■ **Task A**: Return the stretch of the message about Moose's naming from "I'm (hopefully obviously)" through "true in he-IL.", copied word for word.
■ **Task B**:
Answer these questions from the message about Moose's naming:
(i) What does the writer base the reading of the Hebrew paper on?
(ii) What name does the writer sarcastically propose for Moose?
(iii) In which locale does the writer call Post-Modern a fitting description of Moose?
■ **Task C**: Please extend the message about Moose's naming, starting after its last line.

■ **Passage**:
--- START ---

This looks to be contextual to Israel.

I don't read Hebrew, so I'm basing this on the Google Translation, but
the paper in particular seems to be hyperbolic with it's attacks. I
certainly believe in a post modern relativist world but I also fully
embrace the idea of an objective reality, and find it unconscionable
revisionism to deny Holocost. I'm fairly certain my professors at
University, as well as John's, would agree. Using that as an attack on
the concept of post modernism to me seems to be excessive in the same
manner as Godwin's law.

The example of tzafrir_laptop's comments are again based on a Israeli
context. I suspect that in translations from English to Hebrew we will
probably want to drop the "post" from post-modern because *in that
context* things are, as you say, perceived poorly.

>>
>> > I don't mind working on the patch to the site and to Moose.pm to change
>> > all "post-modern"'s to "modern"'s, but I'd like to know it would be
>> > accepted first.
>>
>> I for one like the Post-Modern epithet. Trying to suggest a package
>> named Moose will somehow seem more serious by changing "post modern"
>> to "modern" is I think ridiculous.
>
> Why do you think so?

Because until you pointed me to two incidents that in your experience,
Israeli culture seems to frown upon post-modernism I firmly believed
that if someone were to object to something as being "un-professional"
it would have been the name _Moose_.

>> In four years I have only felt the
>> need to defend the "Post Modern" description once (last April), and
>> that was because the people questioning Moose had (what I felt was) a
>> misunderstanding of the concept of Post Modernity[1].
>
> Sometimes once is too much. What about all the people who got the wrong idea,
> thought Moose was not serious and decided that it's not for them?

By that logic we should rename Moose to "Perl Object System". I also
look forward to your conversation with the Perl 5 Porters about
renaming Perl to "Important Business Language".

I'm (hopefully obviously) being sarcastic here. People make decisions
about things for many many conscious and unconscious reasons.
Sometimes they influenced by a rational examination of the choices
offered, sometimes they are based upon the contextual zeitgeist of
their culture, sometimes they are just feeling bad that day and
everything they look at is crap.

I think that Post-Modern is a fitting description of Moose in the
en-US world. Obviously this may not be true in he-IL.

>>
>> Ultimately if people are objecting to Moose because it claims to be
>> Post Modern, they have deeper issues, and probably need to seek
>> professional help.

--- END ---

■ **Stored data**:

--- START ---

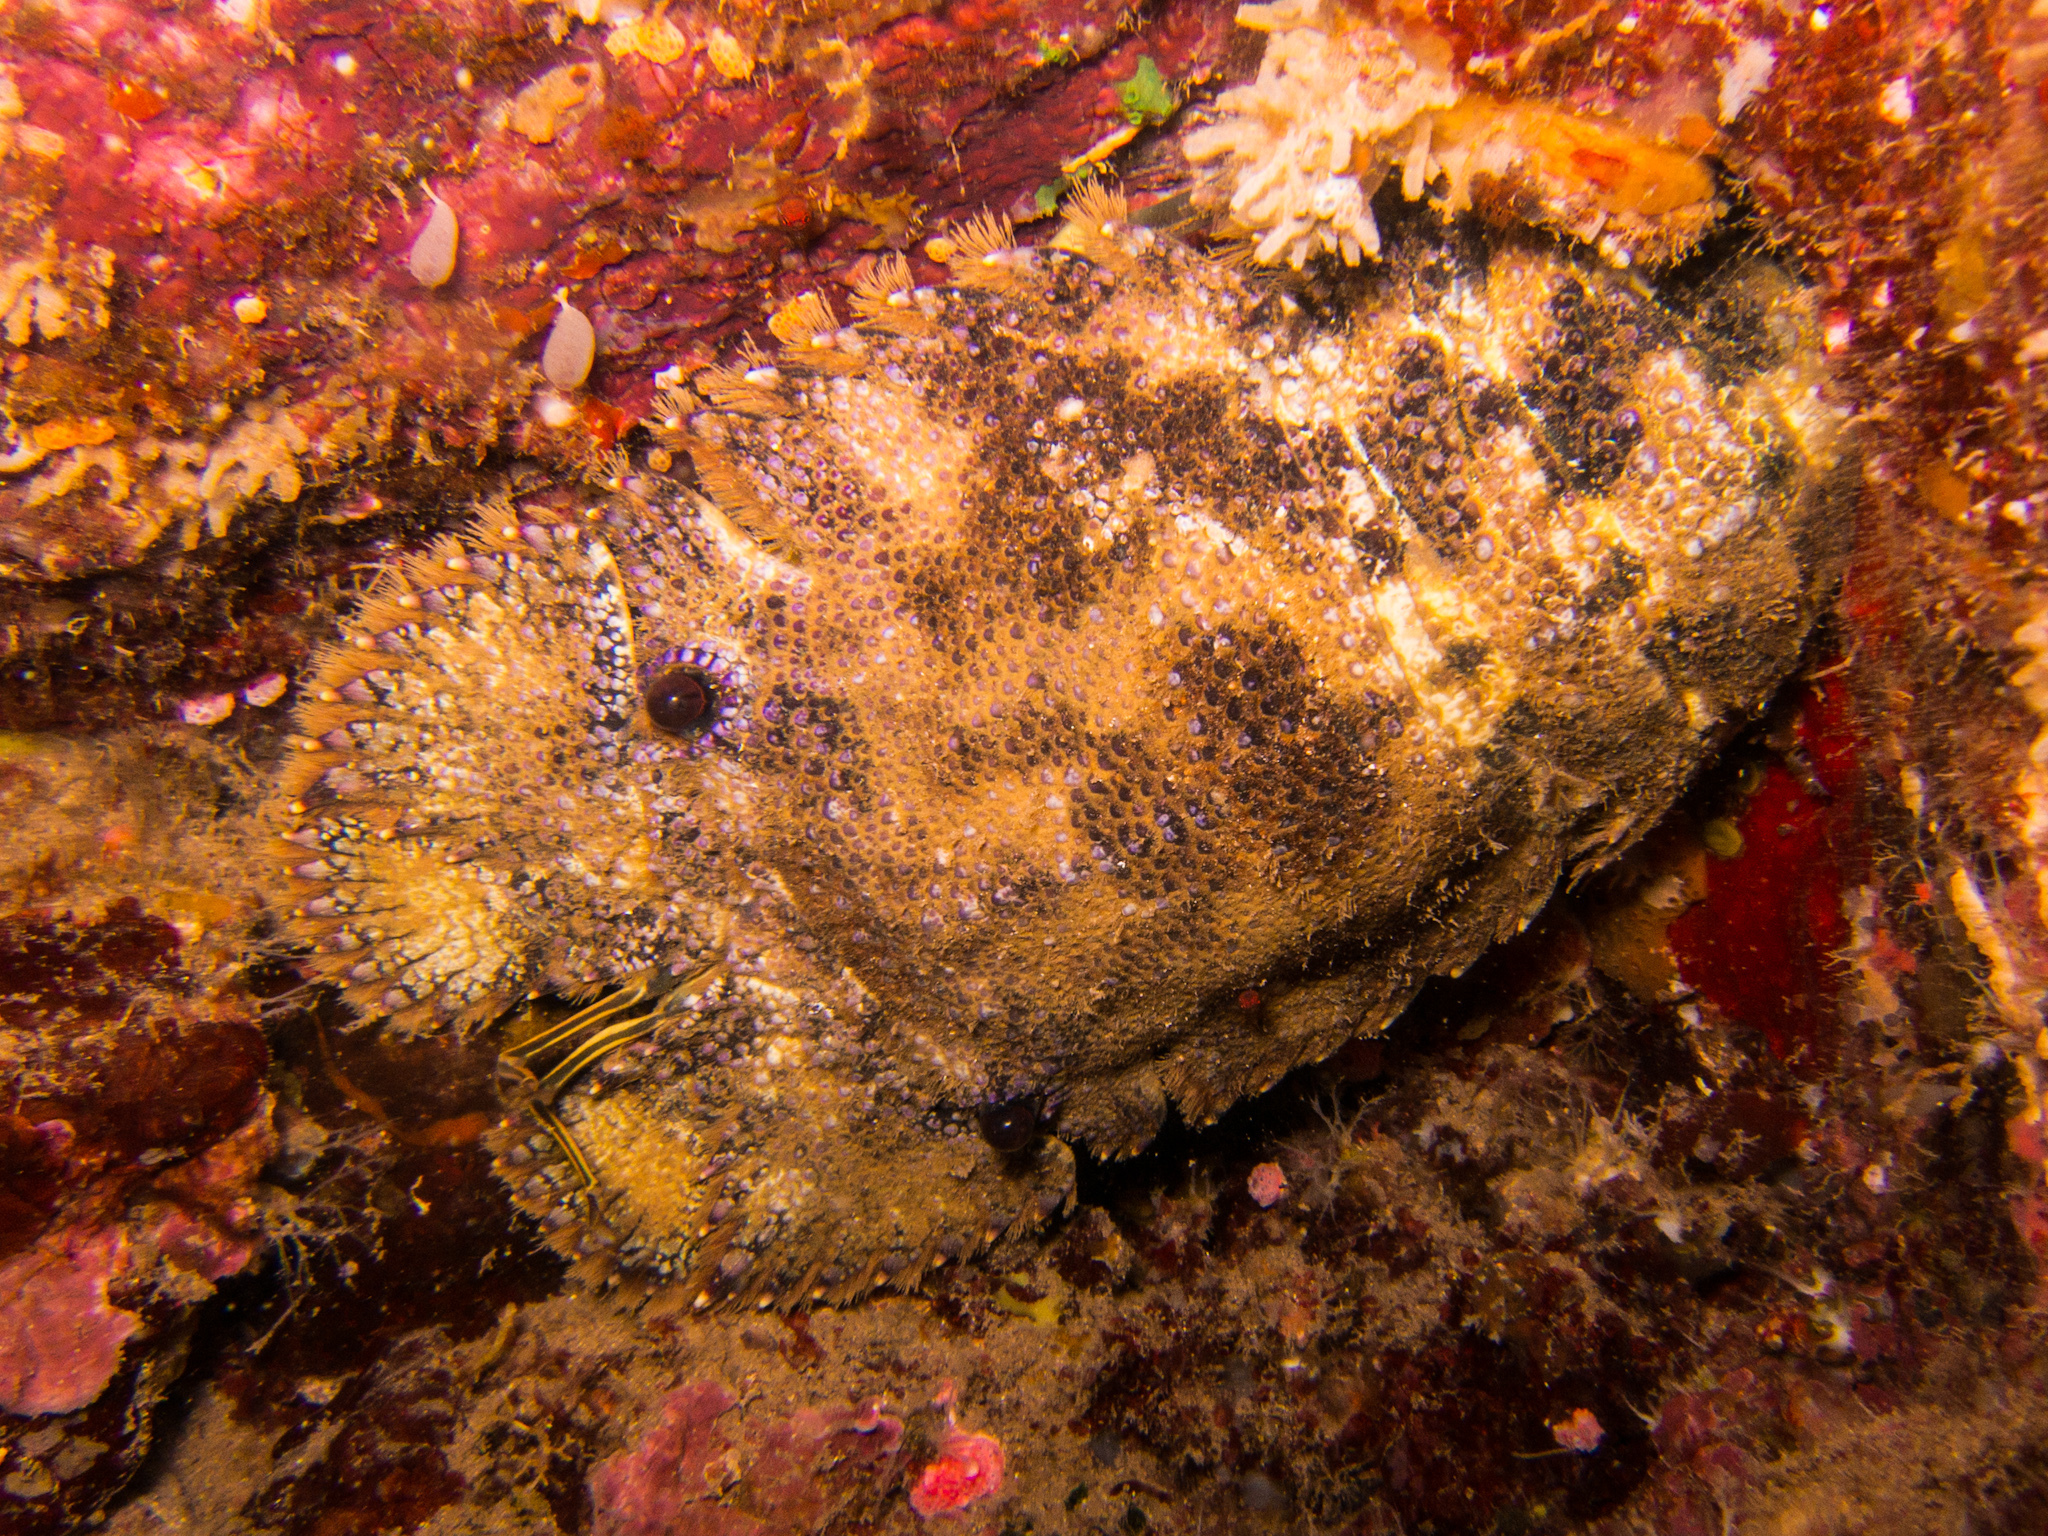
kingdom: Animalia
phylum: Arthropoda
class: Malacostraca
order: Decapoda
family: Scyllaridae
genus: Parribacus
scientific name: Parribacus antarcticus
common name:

--- END ---

■ **Answer section A**:
I'm (hopefully obviously) being sarcastic here. People make decisions
about things for many many conscious and unconscious reasons.
Sometimes they influenced by a rational examination of the choices
offered, sometimes they are based upon the contextual zeitgeist of
their culture, sometimes they are just feeling bad that day and
everything they look at is crap.

I think that Post-Modern is a fitting description of Moose in the
en-US world. Obviously this may not be true in he-IL.

■ **Answer section B**:
(i) The Google Translation
(ii) "Perl Object System"
(iii) en-US

■ **Answer section C**:
>>
>
> I don't object to Moose because it is "post-modern" because I know it just
> means "modern" with a more cutesy and artsy and domain-specific-knowledge-
> requiring name. But many people will likely either wonder what we mean or
> reject it entirely. And no, that does not make them mentally ill[Professional
> Help] , just more reluctant to try Moose, or have a "WTF?" moment.

Actually it does not "just mean 'modern'" for all of the reasons I
suggest in my blog post, and all of the reasons Larry outlined in his
keynote. It means post-modern.

> Regards,
>
>        Shlomi Fish
>
>> -Chris
>>
>> [1] I honestly shouldn't have bothered, but someone was *wrong* on the
>> internet.
>
> [Professional Help] - why do people keep suggesting that a person should see
> "professional help" for every little irrational whim or personality quirk?
> Many people are perfectly sane yet exhibit many personality quirks. That only
> makes them more interesting.
>
> My mother told me that there was a study that tried to find out how many
> people in a study were normal. They eliminated people based on non-normality
> criteria and ended up with a small percent of people who were fully normal.
> And all of these people, without exception, turned out to be completely boring
> people.
>
> And I'm saying that as a person who *is* seeing a therapist and likely suffers
> from http://en.wikipedia.org/wiki/Bipolar_disorder , and even got into a few
> manias.

A) I was trying to inject a bit of levity into this conversation. I
see I failed.
B) I was actually considering suggesting Tamarou LLC as a source of
"Professional Help" learning Moose. I felt that would ruin the "joke".

Thank you for assuming that I was intentionally insulting.